Supplied records Start Marker
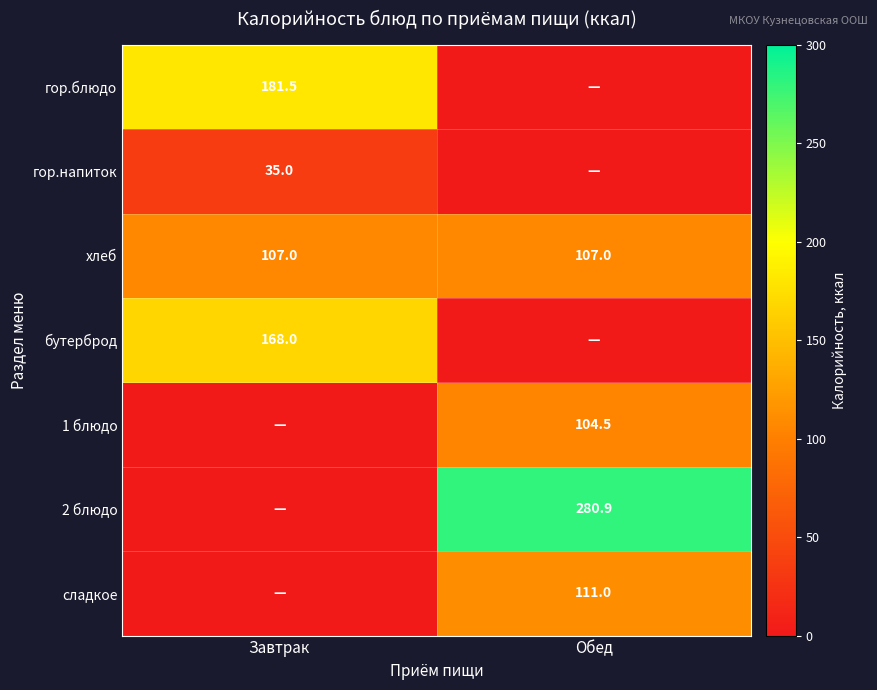

True or false: бутерброд has a value of 277.7 at Завтрак.

False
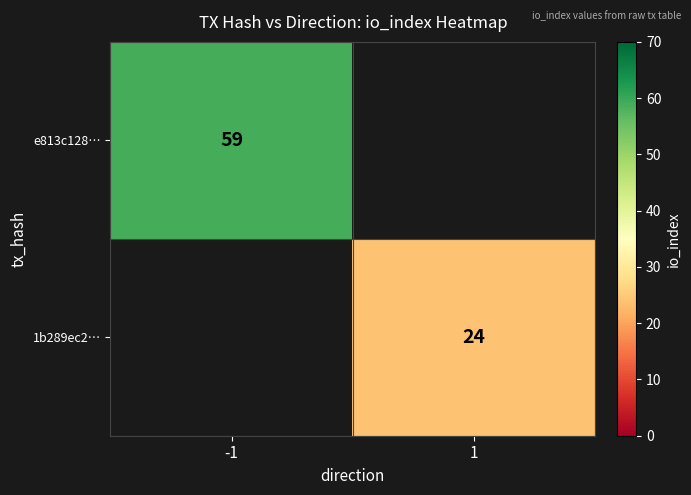

The value of 1b289ec2… at 1 is 33. True or false?

False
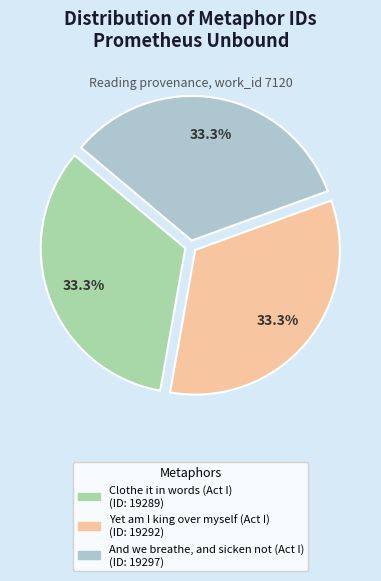

Is And we breathe, and sicken not (Act I) the majority of the pie?

No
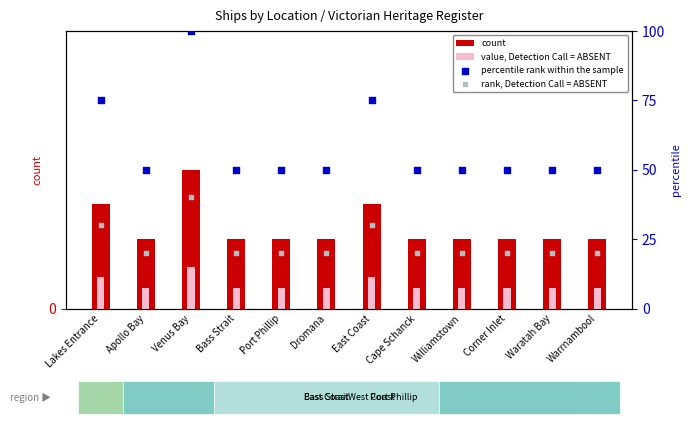

What is the total value across all series at Cape Schanck?

72.6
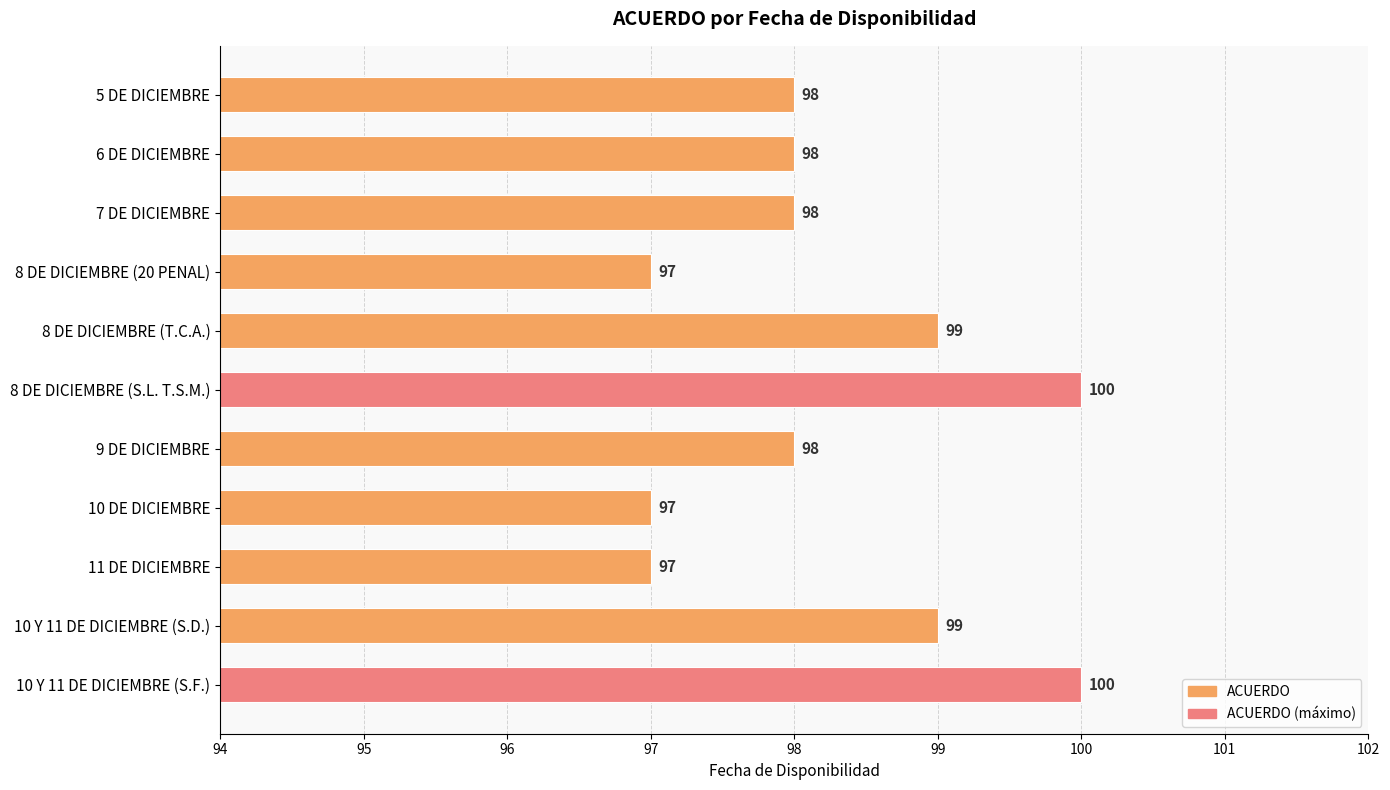

What value does the data have at 10 DE DICIEMBRE?

97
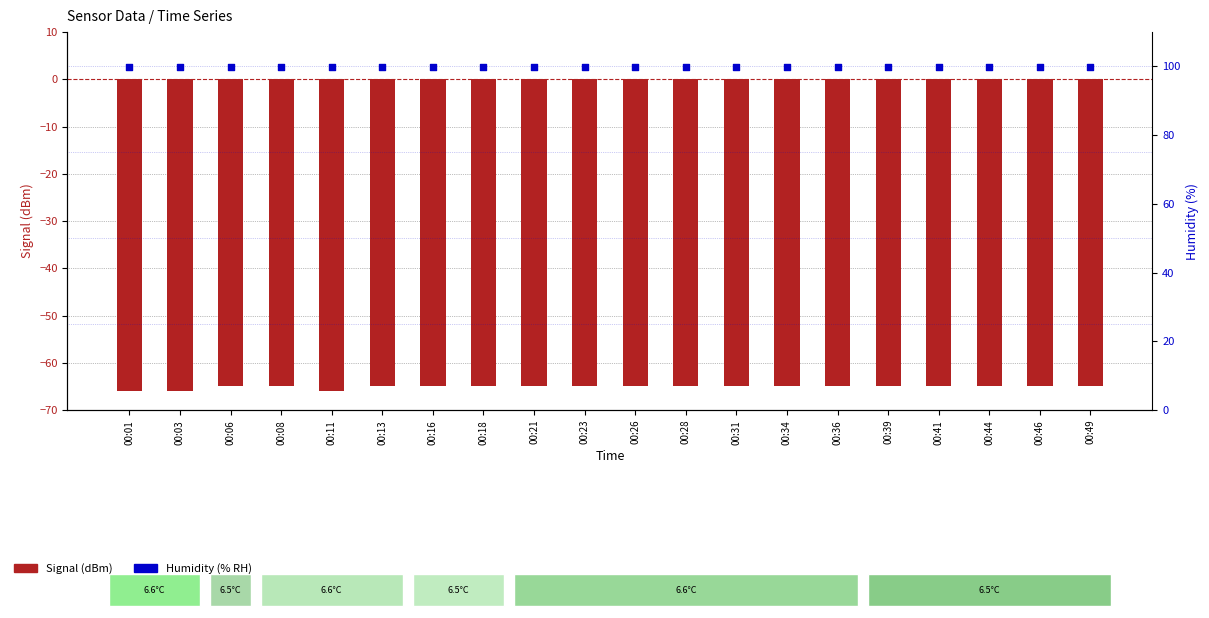

What is the total value across all series at 00:13?

34.9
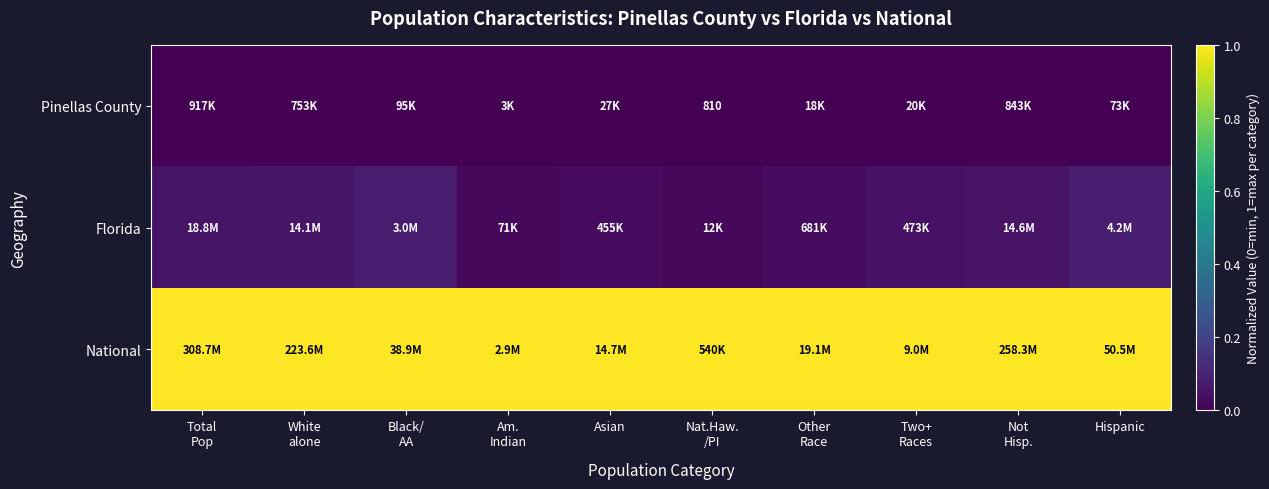

Count the number of data series in this chart.

3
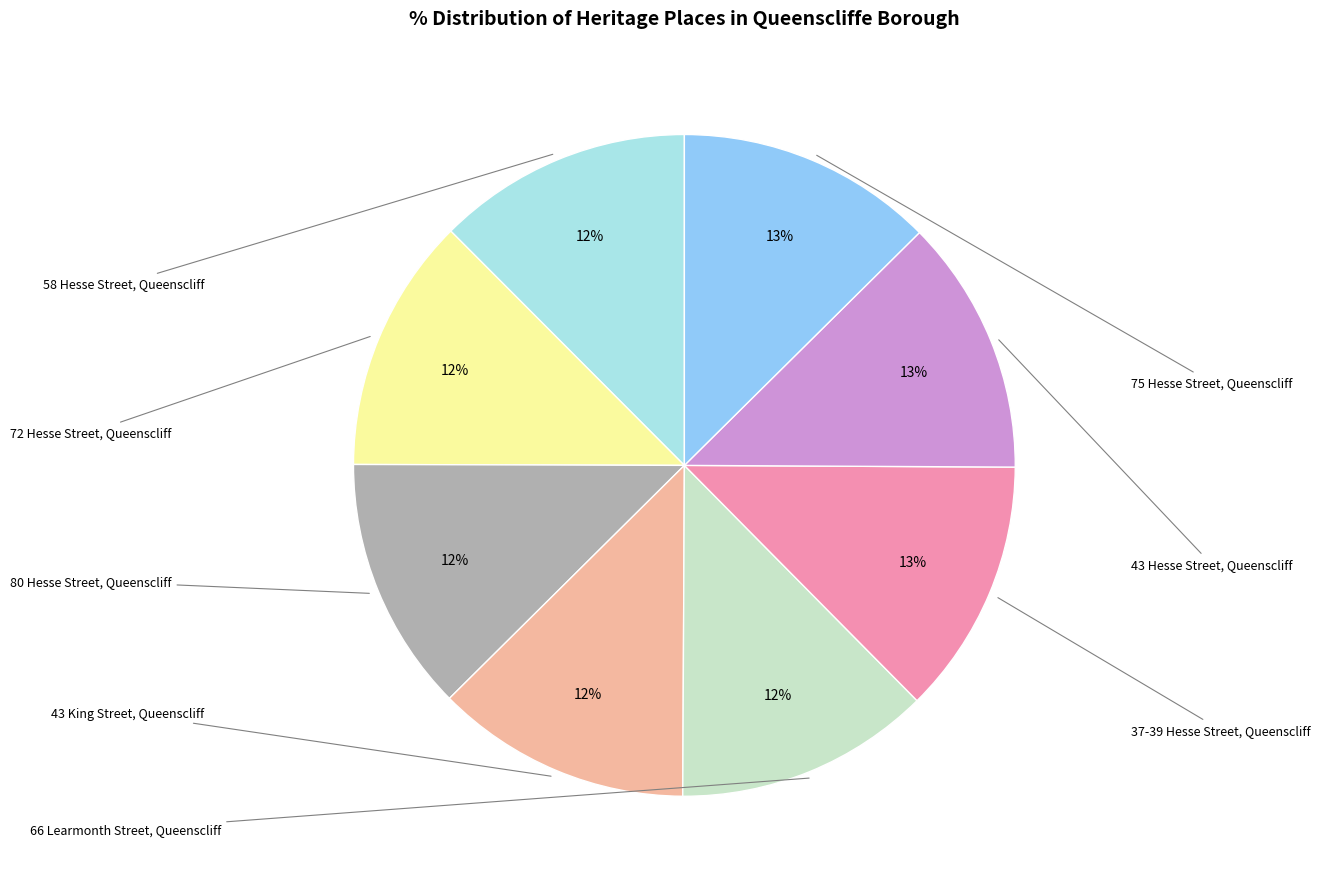

To the nearest percent, what is the average slice percentage?

12%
Supplied records End Marker
(Exercise): Return all of the material above word for word, leaving out the pictures.

(Response to this task):
True or false: бутерброд has a value of 277.7 at Завтрак.

False

The value of 1b289ec2… at 1 is 33. True or false?

False

Is And we breathe, and sicken not (Act I) the majority of the pie?

No

What is the total value across all series at Cape Schanck?

72.6

What value does the data have at 10 DE DICIEMBRE?

97

What is the total value across all series at 00:13?

34.9

Count the number of data series in this chart.

3

To the nearest percent, what is the average slice percentage?

12%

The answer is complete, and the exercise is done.